#### Task objective
For the string "Rendered", find every matching line in the records and copy it.

━━ Records to process ━━

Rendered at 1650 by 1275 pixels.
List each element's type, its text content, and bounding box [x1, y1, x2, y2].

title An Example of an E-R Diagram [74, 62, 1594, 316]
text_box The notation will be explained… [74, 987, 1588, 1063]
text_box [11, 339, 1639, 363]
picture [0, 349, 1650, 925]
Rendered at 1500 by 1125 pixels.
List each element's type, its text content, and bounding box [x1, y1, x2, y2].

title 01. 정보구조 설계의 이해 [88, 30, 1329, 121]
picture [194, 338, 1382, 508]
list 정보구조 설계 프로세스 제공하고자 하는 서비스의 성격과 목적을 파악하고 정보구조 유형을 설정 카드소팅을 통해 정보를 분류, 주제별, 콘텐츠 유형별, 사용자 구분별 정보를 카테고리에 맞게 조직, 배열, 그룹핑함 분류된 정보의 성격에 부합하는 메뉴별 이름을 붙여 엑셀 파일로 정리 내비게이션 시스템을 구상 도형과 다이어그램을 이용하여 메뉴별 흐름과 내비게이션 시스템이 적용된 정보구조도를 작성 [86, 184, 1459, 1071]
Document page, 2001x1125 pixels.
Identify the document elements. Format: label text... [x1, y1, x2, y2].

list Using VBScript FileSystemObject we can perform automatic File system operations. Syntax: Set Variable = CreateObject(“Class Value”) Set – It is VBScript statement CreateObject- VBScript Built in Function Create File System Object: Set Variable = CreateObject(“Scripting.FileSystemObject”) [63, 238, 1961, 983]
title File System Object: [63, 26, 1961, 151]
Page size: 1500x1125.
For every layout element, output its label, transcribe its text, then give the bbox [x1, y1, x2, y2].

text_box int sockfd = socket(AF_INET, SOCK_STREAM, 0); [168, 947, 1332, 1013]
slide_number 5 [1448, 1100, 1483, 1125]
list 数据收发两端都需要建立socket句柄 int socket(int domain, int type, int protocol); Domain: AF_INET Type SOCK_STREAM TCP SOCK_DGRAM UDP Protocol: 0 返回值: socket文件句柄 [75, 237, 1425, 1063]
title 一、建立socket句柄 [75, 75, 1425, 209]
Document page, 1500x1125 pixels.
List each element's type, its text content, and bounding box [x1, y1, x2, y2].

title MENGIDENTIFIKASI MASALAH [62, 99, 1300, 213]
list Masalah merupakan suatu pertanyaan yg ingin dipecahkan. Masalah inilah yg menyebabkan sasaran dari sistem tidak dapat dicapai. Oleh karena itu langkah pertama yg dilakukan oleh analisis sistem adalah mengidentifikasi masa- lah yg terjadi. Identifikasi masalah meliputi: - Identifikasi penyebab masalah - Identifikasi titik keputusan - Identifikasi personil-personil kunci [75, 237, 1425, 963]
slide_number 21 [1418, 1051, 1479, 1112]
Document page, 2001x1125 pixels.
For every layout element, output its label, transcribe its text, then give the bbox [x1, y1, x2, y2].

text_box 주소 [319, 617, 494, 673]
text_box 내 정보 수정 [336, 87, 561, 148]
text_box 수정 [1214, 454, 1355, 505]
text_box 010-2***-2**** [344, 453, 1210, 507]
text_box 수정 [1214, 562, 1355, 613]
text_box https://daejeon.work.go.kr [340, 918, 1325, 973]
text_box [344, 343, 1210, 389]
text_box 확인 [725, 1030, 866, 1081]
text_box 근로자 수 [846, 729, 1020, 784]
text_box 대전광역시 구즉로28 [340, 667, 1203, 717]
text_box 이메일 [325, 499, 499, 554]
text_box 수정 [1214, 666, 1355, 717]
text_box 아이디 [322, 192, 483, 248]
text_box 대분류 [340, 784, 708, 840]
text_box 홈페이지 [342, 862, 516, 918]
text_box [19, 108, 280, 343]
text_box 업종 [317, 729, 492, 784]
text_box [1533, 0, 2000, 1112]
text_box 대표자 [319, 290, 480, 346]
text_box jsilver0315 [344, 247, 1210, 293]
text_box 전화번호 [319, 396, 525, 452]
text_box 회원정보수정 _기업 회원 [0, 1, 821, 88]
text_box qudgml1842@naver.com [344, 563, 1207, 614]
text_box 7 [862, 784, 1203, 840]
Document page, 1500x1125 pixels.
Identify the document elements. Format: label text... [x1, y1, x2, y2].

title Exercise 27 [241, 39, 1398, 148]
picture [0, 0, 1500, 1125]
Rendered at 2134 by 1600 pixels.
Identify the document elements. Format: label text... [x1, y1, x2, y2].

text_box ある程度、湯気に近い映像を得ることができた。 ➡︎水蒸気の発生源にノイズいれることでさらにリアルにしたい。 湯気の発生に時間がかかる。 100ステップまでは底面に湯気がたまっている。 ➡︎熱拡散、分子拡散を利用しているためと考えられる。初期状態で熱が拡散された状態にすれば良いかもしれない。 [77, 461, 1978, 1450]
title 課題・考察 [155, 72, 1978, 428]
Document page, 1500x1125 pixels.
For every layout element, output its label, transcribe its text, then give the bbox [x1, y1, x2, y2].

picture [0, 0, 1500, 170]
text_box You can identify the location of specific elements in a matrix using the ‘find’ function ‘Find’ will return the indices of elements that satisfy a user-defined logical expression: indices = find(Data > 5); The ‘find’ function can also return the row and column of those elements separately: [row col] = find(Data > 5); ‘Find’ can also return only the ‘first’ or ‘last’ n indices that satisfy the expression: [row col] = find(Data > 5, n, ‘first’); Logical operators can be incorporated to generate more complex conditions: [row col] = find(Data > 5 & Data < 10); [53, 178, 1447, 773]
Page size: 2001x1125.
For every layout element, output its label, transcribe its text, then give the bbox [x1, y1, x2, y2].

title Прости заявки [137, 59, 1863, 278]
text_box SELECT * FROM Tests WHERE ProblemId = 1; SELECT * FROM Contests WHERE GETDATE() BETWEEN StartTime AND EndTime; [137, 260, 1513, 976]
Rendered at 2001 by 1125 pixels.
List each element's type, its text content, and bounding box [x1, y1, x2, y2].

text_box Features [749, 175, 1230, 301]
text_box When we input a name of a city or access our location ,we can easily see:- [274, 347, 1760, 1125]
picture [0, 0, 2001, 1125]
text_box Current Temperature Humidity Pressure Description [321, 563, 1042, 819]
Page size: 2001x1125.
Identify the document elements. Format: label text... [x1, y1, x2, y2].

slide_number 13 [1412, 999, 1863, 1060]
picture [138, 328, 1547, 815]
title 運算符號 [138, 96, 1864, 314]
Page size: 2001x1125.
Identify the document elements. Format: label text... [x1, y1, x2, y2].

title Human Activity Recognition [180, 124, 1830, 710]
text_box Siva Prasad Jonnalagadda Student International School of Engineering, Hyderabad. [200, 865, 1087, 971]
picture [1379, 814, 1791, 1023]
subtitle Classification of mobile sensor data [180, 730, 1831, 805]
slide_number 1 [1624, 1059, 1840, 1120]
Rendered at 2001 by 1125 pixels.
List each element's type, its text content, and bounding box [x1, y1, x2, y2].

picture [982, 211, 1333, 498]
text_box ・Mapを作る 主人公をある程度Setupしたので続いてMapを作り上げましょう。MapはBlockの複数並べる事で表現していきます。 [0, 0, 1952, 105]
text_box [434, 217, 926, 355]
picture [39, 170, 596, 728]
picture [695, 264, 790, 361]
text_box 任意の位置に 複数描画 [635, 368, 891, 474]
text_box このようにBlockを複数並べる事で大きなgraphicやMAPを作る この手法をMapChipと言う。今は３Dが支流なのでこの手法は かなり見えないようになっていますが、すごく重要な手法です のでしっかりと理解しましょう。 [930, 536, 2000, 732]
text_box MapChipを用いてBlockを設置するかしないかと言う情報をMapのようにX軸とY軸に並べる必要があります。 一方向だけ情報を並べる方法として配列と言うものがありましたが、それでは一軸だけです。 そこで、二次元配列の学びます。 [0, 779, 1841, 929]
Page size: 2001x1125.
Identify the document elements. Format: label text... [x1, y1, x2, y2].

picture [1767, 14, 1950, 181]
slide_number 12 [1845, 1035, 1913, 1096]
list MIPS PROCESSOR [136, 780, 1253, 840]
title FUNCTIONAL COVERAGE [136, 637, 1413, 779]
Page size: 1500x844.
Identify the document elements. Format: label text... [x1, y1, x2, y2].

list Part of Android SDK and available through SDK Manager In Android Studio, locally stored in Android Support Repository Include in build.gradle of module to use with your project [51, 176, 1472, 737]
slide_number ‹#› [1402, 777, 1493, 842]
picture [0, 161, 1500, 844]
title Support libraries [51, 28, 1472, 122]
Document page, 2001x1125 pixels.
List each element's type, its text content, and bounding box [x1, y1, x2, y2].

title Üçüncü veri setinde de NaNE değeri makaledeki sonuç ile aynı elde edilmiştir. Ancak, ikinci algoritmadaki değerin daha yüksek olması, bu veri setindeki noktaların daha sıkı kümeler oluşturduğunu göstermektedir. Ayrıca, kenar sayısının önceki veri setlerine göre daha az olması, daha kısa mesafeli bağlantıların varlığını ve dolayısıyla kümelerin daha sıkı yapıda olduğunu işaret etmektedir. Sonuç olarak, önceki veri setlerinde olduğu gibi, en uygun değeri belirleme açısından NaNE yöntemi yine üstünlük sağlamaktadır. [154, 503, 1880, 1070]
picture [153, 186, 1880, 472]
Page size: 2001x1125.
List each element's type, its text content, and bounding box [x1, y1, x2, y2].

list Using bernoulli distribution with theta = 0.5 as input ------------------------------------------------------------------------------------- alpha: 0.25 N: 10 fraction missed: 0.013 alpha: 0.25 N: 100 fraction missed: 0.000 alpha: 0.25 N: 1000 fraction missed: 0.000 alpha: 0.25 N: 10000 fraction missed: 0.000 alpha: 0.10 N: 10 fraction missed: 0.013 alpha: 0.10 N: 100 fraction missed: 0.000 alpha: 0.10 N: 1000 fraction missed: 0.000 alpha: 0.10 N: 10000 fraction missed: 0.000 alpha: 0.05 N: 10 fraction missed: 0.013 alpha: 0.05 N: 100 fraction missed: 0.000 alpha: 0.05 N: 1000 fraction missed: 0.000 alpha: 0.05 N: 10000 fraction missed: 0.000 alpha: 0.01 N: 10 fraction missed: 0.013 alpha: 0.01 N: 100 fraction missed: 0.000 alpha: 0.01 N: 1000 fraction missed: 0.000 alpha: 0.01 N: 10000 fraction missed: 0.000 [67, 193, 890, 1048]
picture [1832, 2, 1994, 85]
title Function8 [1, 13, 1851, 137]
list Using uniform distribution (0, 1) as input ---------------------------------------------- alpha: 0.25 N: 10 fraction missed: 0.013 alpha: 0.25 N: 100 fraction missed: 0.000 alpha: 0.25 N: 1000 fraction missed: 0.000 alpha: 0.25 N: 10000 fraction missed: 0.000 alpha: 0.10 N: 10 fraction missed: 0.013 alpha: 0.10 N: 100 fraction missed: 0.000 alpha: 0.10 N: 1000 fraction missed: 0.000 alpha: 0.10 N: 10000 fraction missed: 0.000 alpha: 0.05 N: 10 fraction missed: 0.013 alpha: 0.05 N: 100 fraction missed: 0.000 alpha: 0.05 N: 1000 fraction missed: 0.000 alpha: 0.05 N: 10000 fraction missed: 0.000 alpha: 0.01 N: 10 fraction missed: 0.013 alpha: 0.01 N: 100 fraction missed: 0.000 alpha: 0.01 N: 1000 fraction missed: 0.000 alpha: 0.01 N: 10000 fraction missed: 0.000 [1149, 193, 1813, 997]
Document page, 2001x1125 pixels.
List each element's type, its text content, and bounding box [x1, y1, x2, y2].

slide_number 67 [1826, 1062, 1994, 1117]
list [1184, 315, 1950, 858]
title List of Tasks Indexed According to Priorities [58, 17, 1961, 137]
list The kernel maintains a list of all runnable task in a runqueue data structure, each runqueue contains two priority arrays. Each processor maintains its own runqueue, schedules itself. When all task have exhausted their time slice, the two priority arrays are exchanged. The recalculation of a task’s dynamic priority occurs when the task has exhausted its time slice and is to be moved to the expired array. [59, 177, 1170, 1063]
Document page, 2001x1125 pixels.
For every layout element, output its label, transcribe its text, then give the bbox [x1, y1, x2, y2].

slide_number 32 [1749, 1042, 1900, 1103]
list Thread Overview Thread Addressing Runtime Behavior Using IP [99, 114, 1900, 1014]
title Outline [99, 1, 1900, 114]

━━━

#### Response to this exercise
Rendered at 1650 by 1275 pixels.
Rendered at 1500 by 1125 pixels.
Rendered at 2134 by 1600 pixels.
Rendered at 2001 by 1125 pixels.
Rendered at 2001 by 1125 pixels.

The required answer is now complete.